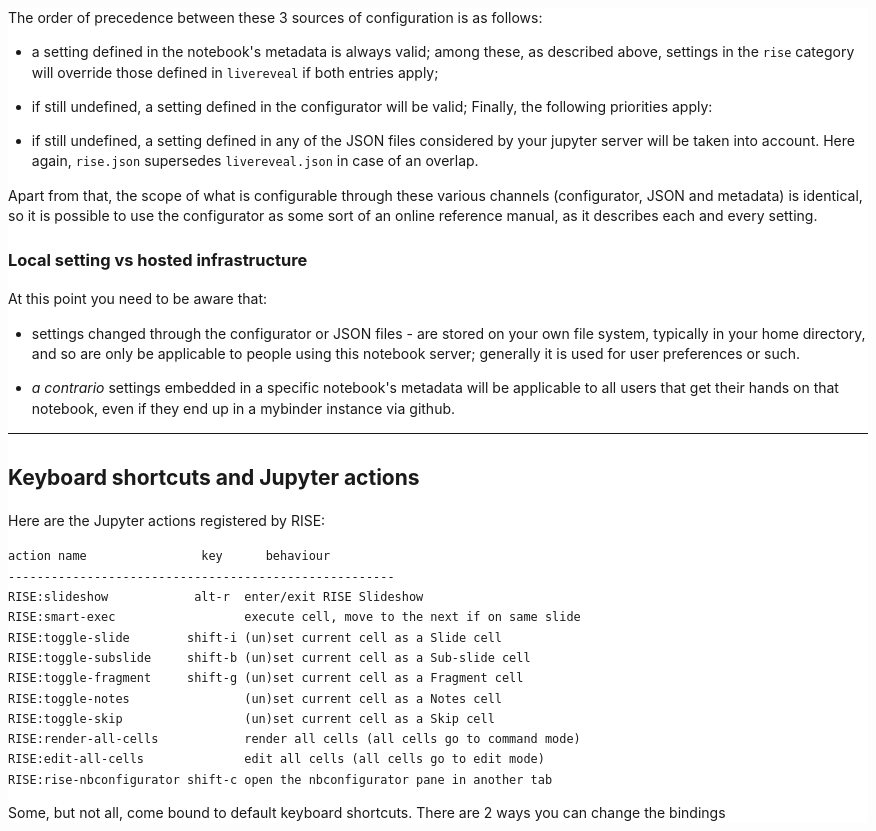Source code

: The order of precedence between these 3 sources of configuration is as
follows:

* a setting defined in the notebook's metadata is always valid; among
  these, as described above, settings in the `rise` category will
  override those defined in `livereveal` if both entries apply;

* if still undefined, a setting defined in the configurator will be valid;
Finally, the following priorities apply:

* if still undefined, a setting defined in any of the JSON files
  considered by your jupyter server will be taken into account. Here
  again, `rise.json` supersedes `livereveal.json` in case of an overlap.

Apart from that, the scope of what is configurable through these
various channels (configurator, JSON and metadata) is
identical, so it is possible to use the configurator as some sort of
an online reference manual, as it describes each and every setting.


### Local setting vs hosted infrastructure

At this point you need to be aware that:

* settings changed through the configurator or JSON files - are stored
  on your own file system, typically in your home directory, and so
  are only be applicable to people using this notebook server;
  generally it is used for user preferences or such.

* *a contrario* settings embedded in a specific notebook's metadata
   will be applicable to all users that get their hands on that notebook,
   even if they end up in a mybinder instance via github.




****


## Keyboard shortcuts and Jupyter actions

Here are the Jupyter actions registered by RISE:

    action name                key      behaviour
    ------------------------------------------------------
    RISE:slideshow            alt-r  enter/exit RISE Slideshow
    RISE:smart-exec                  execute cell, move to the next if on same slide
    RISE:toggle-slide        shift-i (un)set current cell as a Slide cell
    RISE:toggle-subslide     shift-b (un)set current cell as a Sub-slide cell
    RISE:toggle-fragment     shift-g (un)set current cell as a Fragment cell
    RISE:toggle-notes                (un)set current cell as a Notes cell
    RISE:toggle-skip                 (un)set current cell as a Skip cell
    RISE:render-all-cells            render all cells (all cells go to command mode)
    RISE:edit-all-cells              edit all cells (all cells go to edit mode)
    RISE:rise-nbconfigurator shift-c open the nbconfigurator pane in another tab

Some, but not all, come bound to default keyboard shortcuts. There are
2 ways you can change the bindings
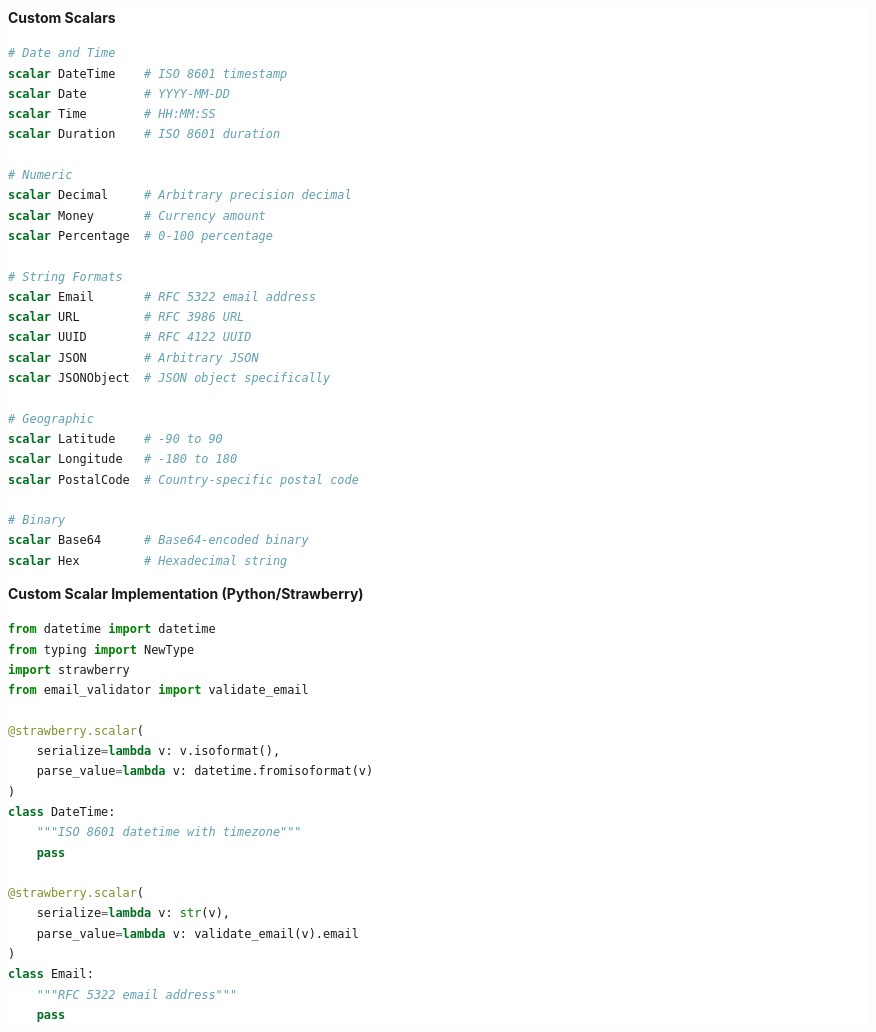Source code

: **Custom Scalars**

```graphql
# Date and Time
scalar DateTime    # ISO 8601 timestamp
scalar Date        # YYYY-MM-DD
scalar Time        # HH:MM:SS
scalar Duration    # ISO 8601 duration

# Numeric
scalar Decimal     # Arbitrary precision decimal
scalar Money       # Currency amount
scalar Percentage  # 0-100 percentage

# String Formats
scalar Email       # RFC 5322 email address
scalar URL         # RFC 3986 URL
scalar UUID        # RFC 4122 UUID
scalar JSON        # Arbitrary JSON
scalar JSONObject  # JSON object specifically

# Geographic
scalar Latitude    # -90 to 90
scalar Longitude   # -180 to 180
scalar PostalCode  # Country-specific postal code

# Binary
scalar Base64      # Base64-encoded binary
scalar Hex         # Hexadecimal string
```

**Custom Scalar Implementation (Python/Strawberry)**

```python
from datetime import datetime
from typing import NewType
import strawberry
from email_validator import validate_email

@strawberry.scalar(
    serialize=lambda v: v.isoformat(),
    parse_value=lambda v: datetime.fromisoformat(v)
)
class DateTime:
    """ISO 8601 datetime with timezone"""
    pass

@strawberry.scalar(
    serialize=lambda v: str(v),
    parse_value=lambda v: validate_email(v).email
)
class Email:
    """RFC 5322 email address"""
    pass
```
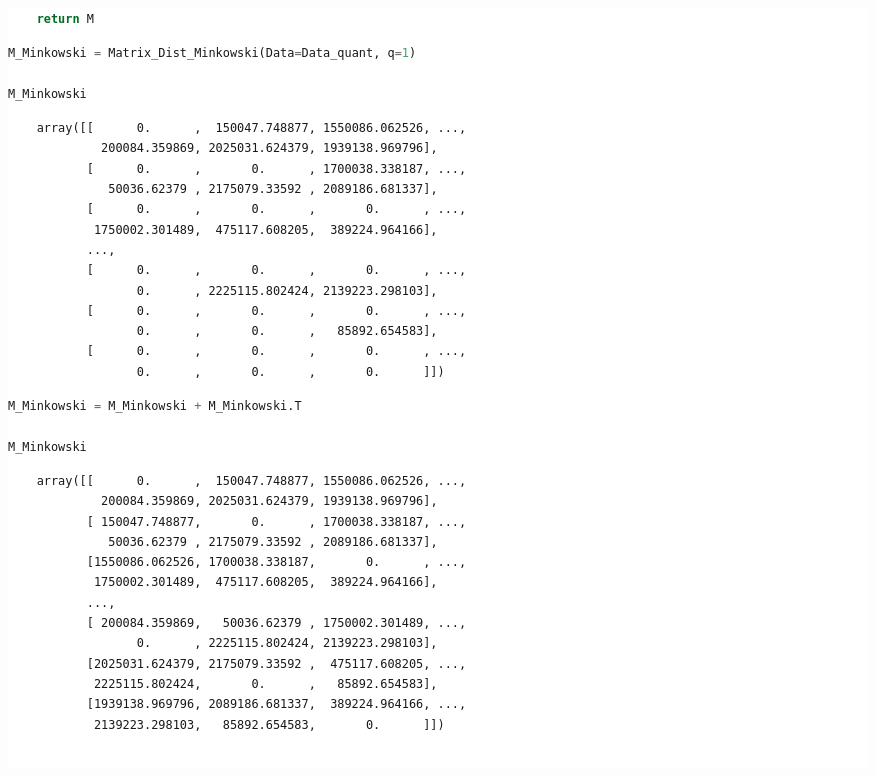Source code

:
 ```python
    return M 
```


```python
M_Minkowski = Matrix_Dist_Minkowski(Data=Data_quant, q=1)

M_Minkowski
```



```
    array([[      0.      ,  150047.748877, 1550086.062526, ...,
             200084.359869, 2025031.624379, 1939138.969796],
           [      0.      ,       0.      , 1700038.338187, ...,
              50036.62379 , 2175079.33592 , 2089186.681337],
           [      0.      ,       0.      ,       0.      , ...,
            1750002.301489,  475117.608205,  389224.964166],
           ...,
           [      0.      ,       0.      ,       0.      , ...,
                  0.      , 2225115.802424, 2139223.298103],
           [      0.      ,       0.      ,       0.      , ...,
                  0.      ,       0.      ,   85892.654583],
           [      0.      ,       0.      ,       0.      , ...,
                  0.      ,       0.      ,       0.      ]])
```



```python
M_Minkowski = M_Minkowski + M_Minkowski.T

M_Minkowski
```



```
    array([[      0.      ,  150047.748877, 1550086.062526, ...,
             200084.359869, 2025031.624379, 1939138.969796],
           [ 150047.748877,       0.      , 1700038.338187, ...,
              50036.62379 , 2175079.33592 , 2089186.681337],
           [1550086.062526, 1700038.338187,       0.      , ...,
            1750002.301489,  475117.608205,  389224.964166],
           ...,
           [ 200084.359869,   50036.62379 , 1750002.301489, ...,
                  0.      , 2225115.802424, 2139223.298103],
           [2025031.624379, 2175079.33592 ,  475117.608205, ...,
            2225115.802424,       0.      ,   85892.654583],
           [1939138.969796, 2089186.681337,  389224.964166, ...,
            2139223.298103,   85892.654583,       0.      ]])
```

 
 
<br>

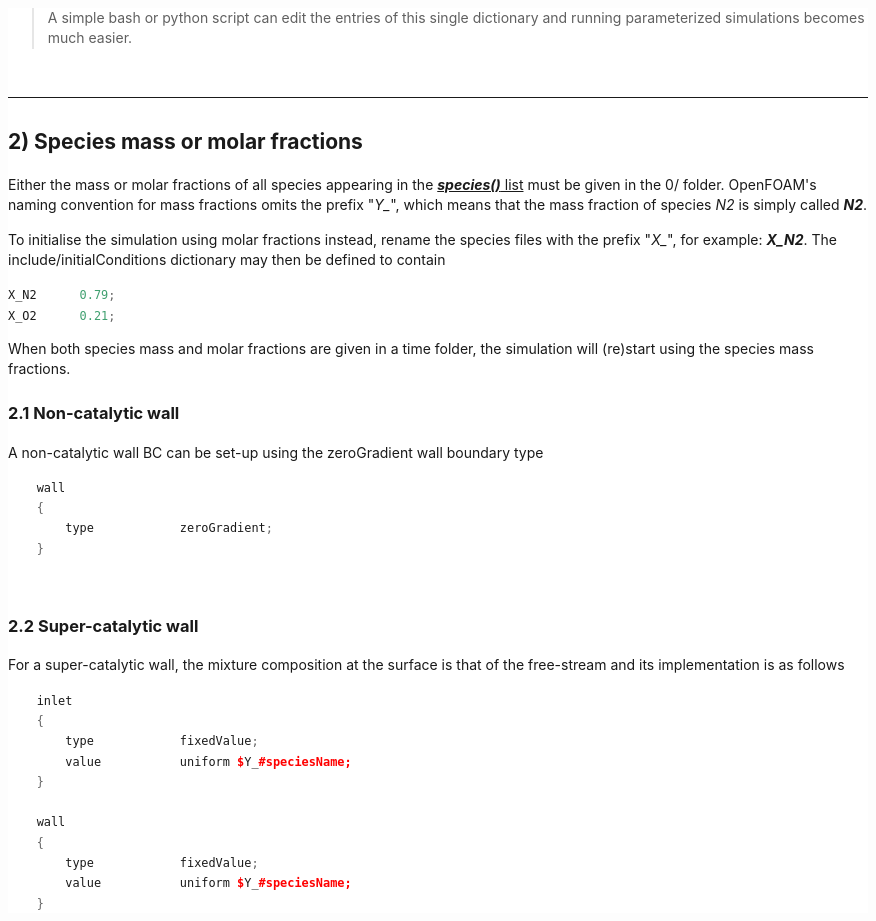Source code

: > A simple bash or python script can edit the entries of this single dictionary and running parameterized simulations becomes much easier.

<br>

---  
## 2) Species mass or molar fractions
  
Either the mass or molar fractions of all species appearing in the [_**species()**_ list](https://hystrath.github.io/how-tos-cfd-fleming/how-tos-cfd-fleming-chemistry/#12-addingdeleting-species) must be given in the <dirname>0/</dirname> folder. OpenFOAM's naming convention for mass fractions omits the prefix "_Y\__", which means that the mass fraction of species _N2_ is simply called _**N2**_.

To initialise the simulation using molar fractions instead, rename the species files with the prefix "_X\__", for example: _**X_N2**_. The <dirname>include/</dirname><dict>initialConditions</dict> dictionary may then be defined to contain

```c++
X_N2      0.79;
X_O2      0.21;
```

When both species mass and molar fractions are given in a time folder, the simulation will (re)start using the species mass fractions.

### 2.1 Non-catalytic wall
A non-catalytic wall BC can be set-up using the <dictval>zeroGradient</dictval> wall boundary type  

```c++
    wall
    {
        type            zeroGradient;
    }
```

&nbsp;

### 2.2 Super-catalytic wall
For a super-catalytic wall, the mixture composition at the surface is that of the free-stream and its implementation is as follows
  
```c++
    inlet
    {
        type            fixedValue;
        value           uniform $Y_#speciesName;
    }

    wall
    {
        type            fixedValue;
        value           uniform $Y_#speciesName;
    }
```
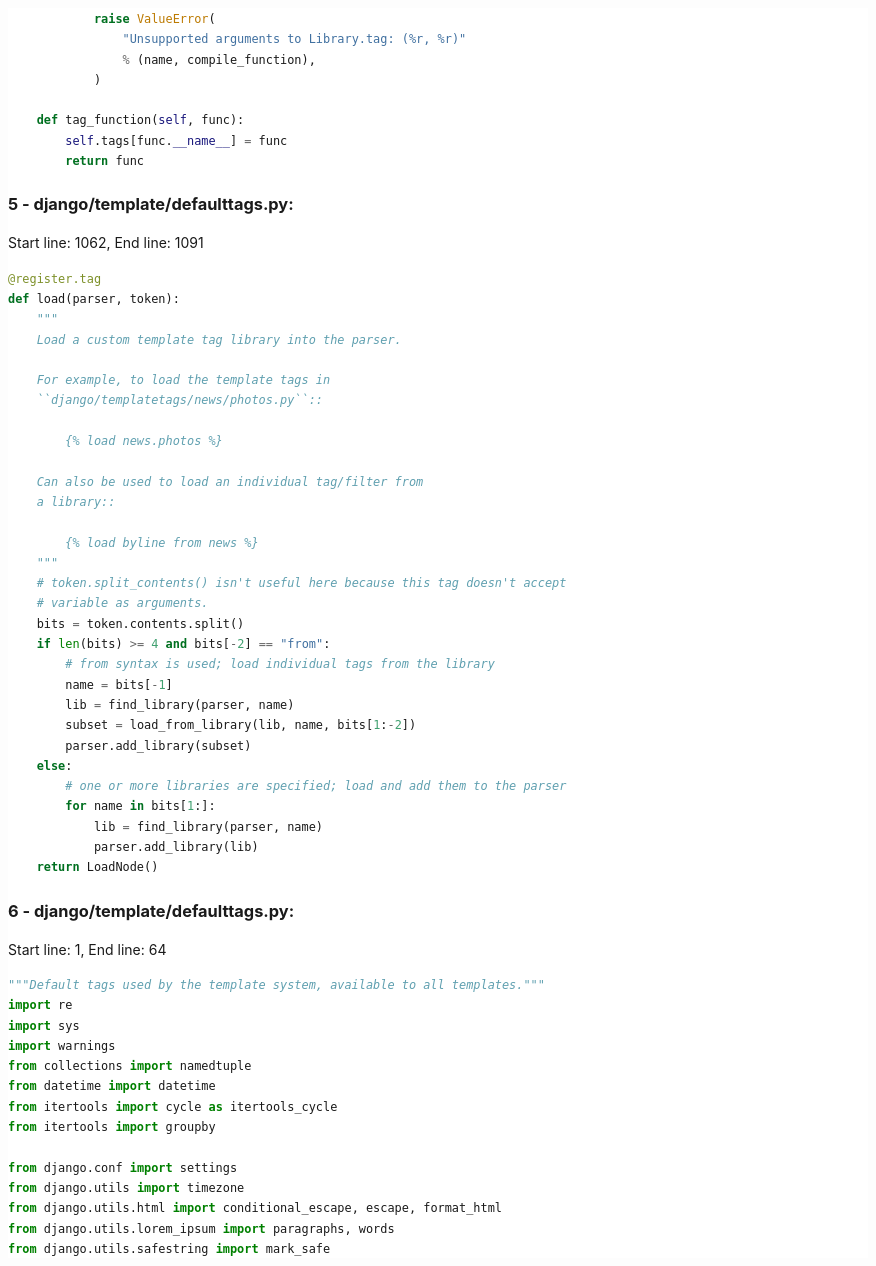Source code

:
 ```python
            raise ValueError(
                "Unsupported arguments to Library.tag: (%r, %r)"
                % (name, compile_function),
            )

    def tag_function(self, func):
        self.tags[func.__name__] = func
        return func
```
### 5 - django/template/defaulttags.py:

Start line: 1062, End line: 1091

```python
@register.tag
def load(parser, token):
    """
    Load a custom template tag library into the parser.

    For example, to load the template tags in
    ``django/templatetags/news/photos.py``::

        {% load news.photos %}

    Can also be used to load an individual tag/filter from
    a library::

        {% load byline from news %}
    """
    # token.split_contents() isn't useful here because this tag doesn't accept
    # variable as arguments.
    bits = token.contents.split()
    if len(bits) >= 4 and bits[-2] == "from":
        # from syntax is used; load individual tags from the library
        name = bits[-1]
        lib = find_library(parser, name)
        subset = load_from_library(lib, name, bits[1:-2])
        parser.add_library(subset)
    else:
        # one or more libraries are specified; load and add them to the parser
        for name in bits[1:]:
            lib = find_library(parser, name)
            parser.add_library(lib)
    return LoadNode()
```
### 6 - django/template/defaulttags.py:

Start line: 1, End line: 64

```python
"""Default tags used by the template system, available to all templates."""
import re
import sys
import warnings
from collections import namedtuple
from datetime import datetime
from itertools import cycle as itertools_cycle
from itertools import groupby

from django.conf import settings
from django.utils import timezone
from django.utils.html import conditional_escape, escape, format_html
from django.utils.lorem_ipsum import paragraphs, words
from django.utils.safestring import mark_safe
```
##############################
◆ EXERCISE PROMPT: Your task is to list each line of the records with the word "dictionary".

◆ FINISHED TASK:
: > A simple bash or python script can edit the entries of this single dictionary and running parameterized simulations becomes much easier.
To initialise the simulation using molar fractions instead, rename the species files with the prefix "_X\__", for example: _**X_N2**_. The <dirname>include/</dirname><dict>initialConditions</dict> dictionary may then be defined to contain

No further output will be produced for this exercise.